AMR’s exact plans are not yet known, and in any case the Chapter 11 process can be unpredictable. But, as might be expected, speculation is rampant on the details of the restructuring and likely implications.

One interesting question is how much AMR might shrink in Chapter 11. New CEO Tom Horton has signalled only a “modest” reduction in flying; after all, American has already been demoted from the largest US airline to number three as a result of the Delta–Northwest and United–Continental mergers. But many analysts believe that AMR will shrink by as much as 10%.

But wouldn’t that only widen AMR’s revenue gap with competitors? After the shrinkage, will AMR then need to bulk up and increase scale in order to close the revenue gap with Delta and UAL?

Predictably, US Airways is again being touted as a merger partner for AMR as it reorganises. But what are the odds of such a merger taking place?

Another interesting question is whether AMR will be able to keep the 737 MAX orders placed in July (see Aviation Strategy, July/August 2011).

Most controversially, will AMR terminate all of its traditional pension plans? With the plans being underfunded to the tune of $10bn, it would be the largest pension default in US history.

Finally, how will American’s difficult labour relations play out during and after Chapter 11? The unions are gearing up for a major battle, with the pilots reportedly considering hiring Wall Street investment bank Lazard to advise them in the contract talks.

Why Chapter 11?

AMR came very close to filing for Chapter 11 in the spring of 2003, averting it only when it secured $1.8bn of annual labour concessions literally on the courthouse steps. But subsequently four of its key competitors (UAL, US Airways, Delta and Northwest) achieved much greater savings in bankruptcy in 2002–2007. Those airlines slashed their labour and aircraft ownership costs and dramatically reduced their pension obligations. AMR ended up with a significant labour cost disadvantage.

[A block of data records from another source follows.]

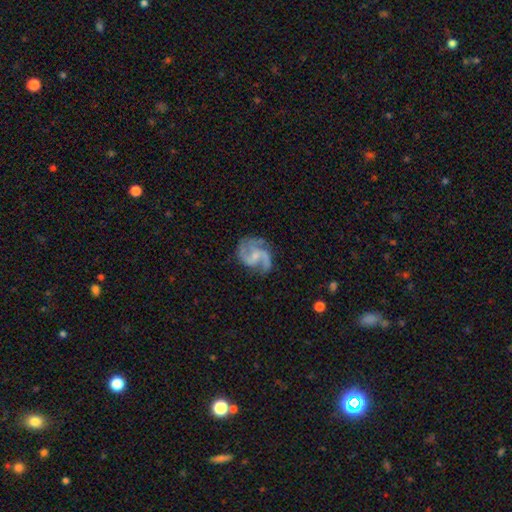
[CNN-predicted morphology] A featured or disk galaxy (87%) with a weak bar (47%), 2 (70%) medium (51%) spiral arms (96%) and a small central bulge (53%).

Vote fractions:
- Smooth or featured? featured or disk: 87% / smooth: 8% / star or artifact: 5%
- Edge-on disk? no: 98% / yes: 2%
- Bar? weak: 47% / no: 40% / strong: 12%
- Spiral arms? yes: 96% / no: 4%
- Spiral winding? medium: 51% / loose: 36% / tight: 13%
- Spiral arm count? 2: 70% / 3: 16% / can't tell: 5% / 1: 3% / 4: 3% / more than 4: 2%
- Bulge size? small: 53% / moderate: 22% / none: 22% / large: 2% / dominant: 1%
- Merging? none: 65% / minor disturbance: 20% / major disturbance: 13% / merger: 2%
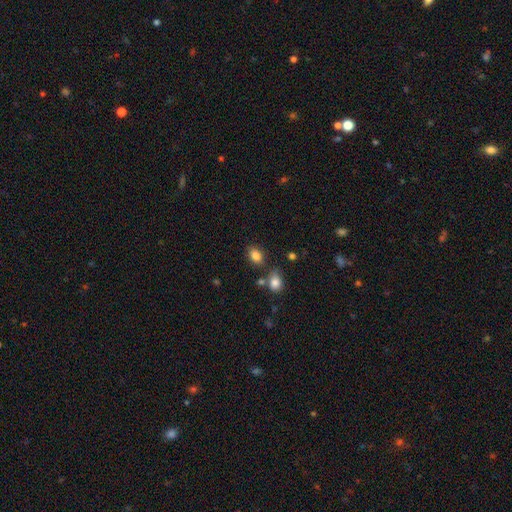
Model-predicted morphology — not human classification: Smooth or featured? smooth (84%)
How rounded? in between (76%)
Merging? none (75%)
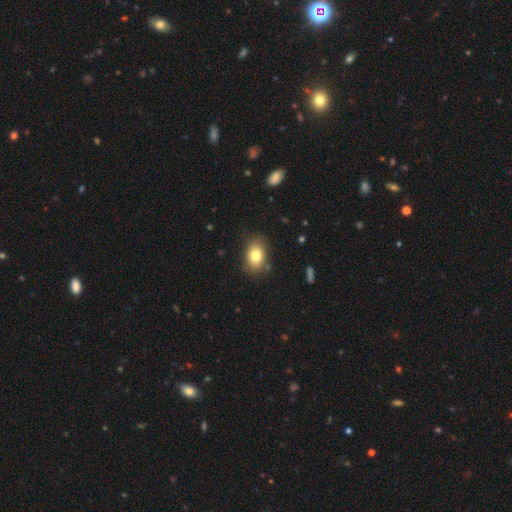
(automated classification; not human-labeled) A smooth galaxy with no disk features (79%) that is in between round and cigar-shaped (75%). Merging: none (82%).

Then all of AMR’s concessionary labour contracts became amendable in May 2008 and the workers began to demand substantial pay increases. Although new contracts have recently been clinched with two smaller labour groups, talks with the critical pilots’ union have gone nowhere.

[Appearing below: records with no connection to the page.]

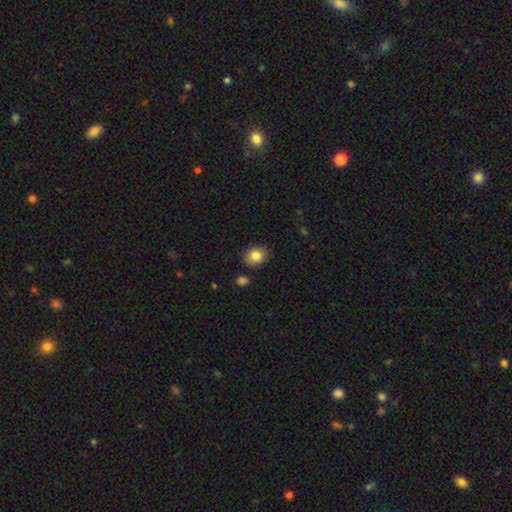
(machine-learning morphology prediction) A smooth galaxy with no disk features (84%) that is round (59%).

Vote fractions:
- Smooth or featured? smooth: 84% / star or artifact: 9% / featured or disk: 8%
- How rounded? round: 59% / in between: 40% / cigar-shaped: 1%
- Merging? none: 85% / minor disturbance: 11% / merger: 3% / major disturbance: 2%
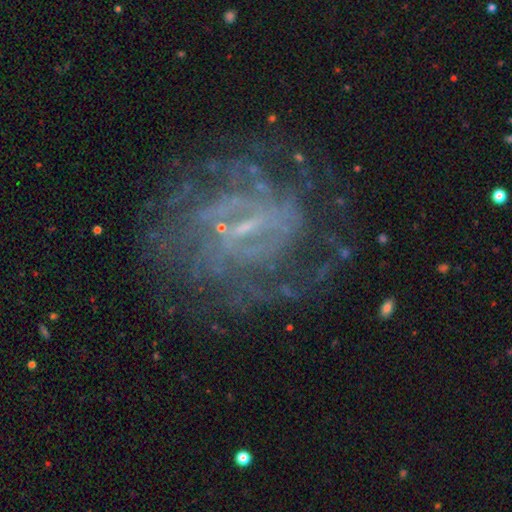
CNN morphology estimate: smooth_or_featured: featured or disk (p=0.83) [alt: star or artifact p=0.10]
disk_edge_on: no (p=0.97) [alt: yes p=0.03]
bar: weak (p=0.55) [alt: strong p=0.24]
has_spiral_arms: yes (p=0.88) [alt: no p=0.12]
spiral_winding: tight (p=0.55) [alt: medium p=0.34]
spiral_arm_count: can't tell (p=0.47) [alt: 2 p=0.15]
bulge_size: small (p=0.64) [alt: none p=0.19]
merging: none (p=0.65) [alt: minor disturbance p=0.16]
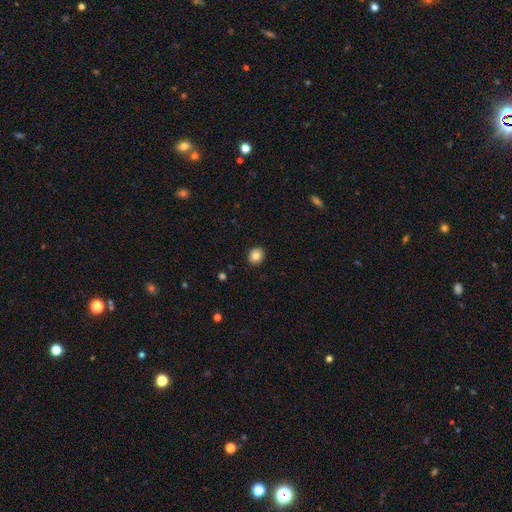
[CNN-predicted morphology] Smooth or featured? Predicted: smooth (p=0.84). How rounded? Predicted: round (p=0.74). Merging? Predicted: none (p=0.92).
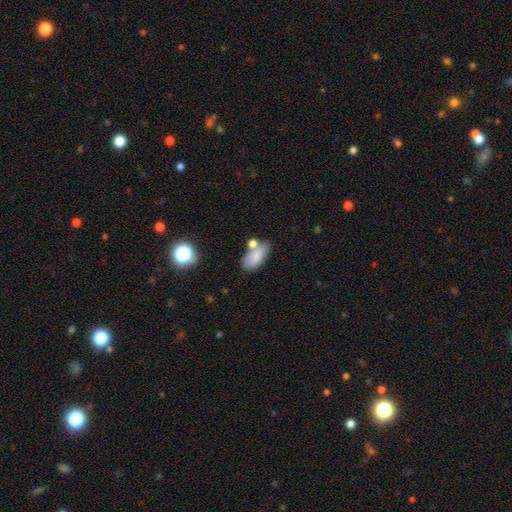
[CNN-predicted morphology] Smooth or featured? Predicted: smooth (p=0.78). How rounded? Predicted: in between (p=0.90). Merging? Predicted: none (p=0.50).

Over the years AMR has been remarkably successful in reducing non–labour costs, leading to a significant narrowing of the overall cost gap with competitors. Nevertheless, AMR continued to be hampered by serious disadvantages that are not easy to fix outside bankruptcy: a fleet that includes 200–plus fuel–guzzling MD80s, the massive pension deficit and a heavy burden of debt and leases.

To add to the woes, in recent years AMR’s key competitors have gained scale and strength through mergers, while AMR has been left out in the cold. And AMR suffered long delays in its global alliances efforts; notably, it waited a decade to secure transatlantic ATI with British Airways.

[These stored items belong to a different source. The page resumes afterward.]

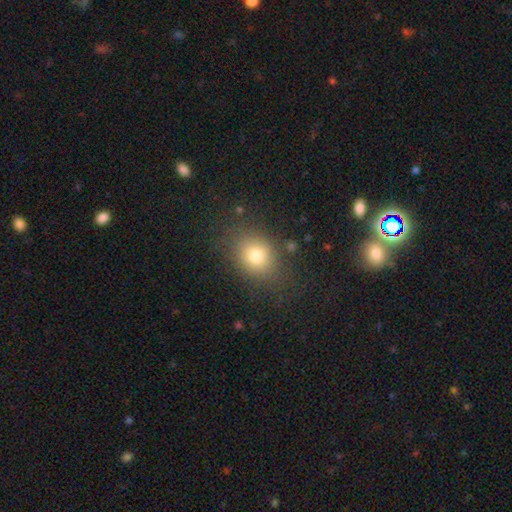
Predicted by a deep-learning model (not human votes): Q: Smooth or featured?
A: smooth (78%); runner-up: star or artifact (12%)
Q: How rounded?
A: in between (54%); runner-up: round (45%)
Q: Merging?
A: none (78%); runner-up: minor disturbance (13%)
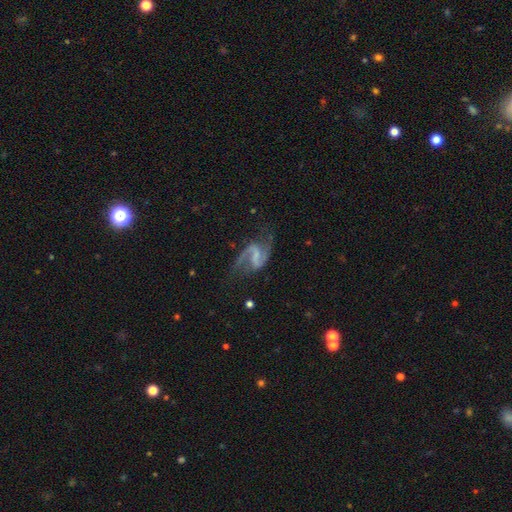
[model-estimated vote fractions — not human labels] Q: Smooth or featured?
A: featured or disk (89%); runner-up: smooth (6%)
Q: Edge-on disk?
A: no (98%); runner-up: yes (2%)
Q: Bar?
A: weak (48%); runner-up: strong (32%)
Q: Spiral arms?
A: yes (96%); runner-up: no (4%)
Q: Spiral winding?
A: loose (53%); runner-up: medium (40%)
Q: Spiral arm count?
A: 2 (91%); runner-up: 1 (4%)
Q: Bulge size?
A: none (52%); runner-up: small (33%)
Q: Merging?
A: none (64%); runner-up: minor disturbance (19%)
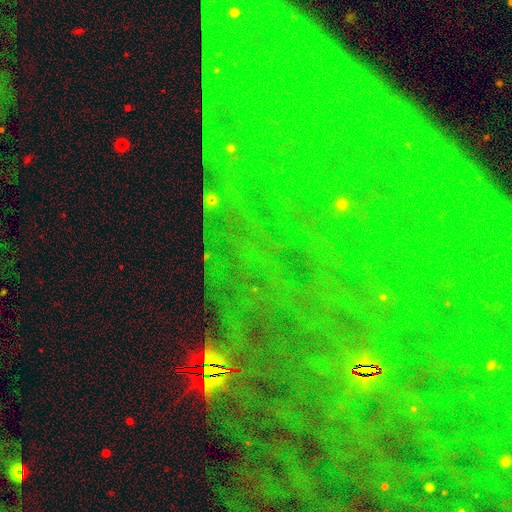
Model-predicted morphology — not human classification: star or artifact 85%, featured or disk 8%, smooth 7%.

As a result, AMR has had only two profitable years in the last decade (2006 and 2007). It incurred net losses totalling $12.2bn in 2001–2010 and is headed for another $1bn–plus net loss in 2011. It is not even likely to break even on an operating basis this year (see chart, below).


Until very recently, AMR had pinned its hopes on two potential remedies (in addition to securing cost–effective contracts with its unions). On the cost side, it was counting on there being a convergence of labour costs over time, as competitors will not be able to sustain the labour rates and benefits secured in bankruptcy. On the revenue side, AMR has been engaged in an all–out effort to bolster its global and domestic presence particularly in business markets through alliances/JVs and by switching capacity to five “cornerstone” markets in the US.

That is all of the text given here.